Exercise
Only lines containing the word "want" belong in the answer; copy each one from the records.

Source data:
________________________

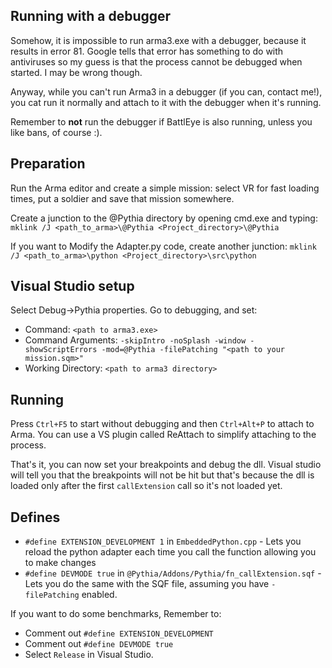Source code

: Running with a debugger
-----------------------

Somehow, it is impossible to run arma3.exe with a debugger, because it results
in error 81. Google tells that error has something to do with antiviruses so my
guess is that the process cannot be debugged when started. I may be wrong
though.

Anyway, while you can't run Arma3 in a debugger (if you can, contact me!), you
cat run it normally and attach to it with the debugger when it's running.

Remember to **not** run the debugger if BattlEye is also running, unless you
like bans, of course :).

Preparation
-----------

Run the Arma editor and create a simple mission: select VR for fast loading
times, put a soldier and save that mission somewhere.

Create a junction to the @Pythia directory by opening cmd.exe and typing:
`mklink /J <path_to_arma>\@Pythia <Project_directory>\@Pythia`

If you want to Modify the Adapter.py code, create another junction:
`mklink /J <path_to_arma>\python <Project_directory>\src\python`

Visual Studio setup
-------------------

Select Debug->Pythia properties.
Go to debugging, and set:

* Command: `<path to arma3.exe>`
* Command Arguments: `-skipIntro -noSplash -window -showScriptErrors -mod=@Pythia -filePatching "<path to your mission.sqm>"`
* Working Directory: `<path to arma3 directory>`

Running
-------

Press `Ctrl+F5` to start without debugging and then `Ctrl+Alt+P` to attach to
Arma.
You can use a VS plugin called ReAttach to simplify attaching to the process.

That's it, you can now set your breakpoints and debug the dll. Visual studio
will tell you that the breakpoints will not be hit but that's because the dll
is loaded only after the first `callExtension` call so it's not loaded yet.

Defines
-------

* `#define EXTENSION_DEVELOPMENT 1` in `EmbeddedPython.cpp` - Lets you reload
the python adapter each time you call the function allowing you to make changes
* `#define DEVMODE true` in `@Pythia/Addons/Pythia/fn_callExtension.sqf` - Lets
you do the same with the SQF file, assuming you have `-filePatching` enabled.

If you want to do some benchmarks, Remember to:
* Comment out `#define EXTENSION_DEVELOPMENT`
* Comment out `#define DEVMODE true`
* Select `Release` in Visual Studio.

________________________

Task result
If you want to Modify the Adapter.py code, create another junction:
If you want to do some benchmarks, Remember to:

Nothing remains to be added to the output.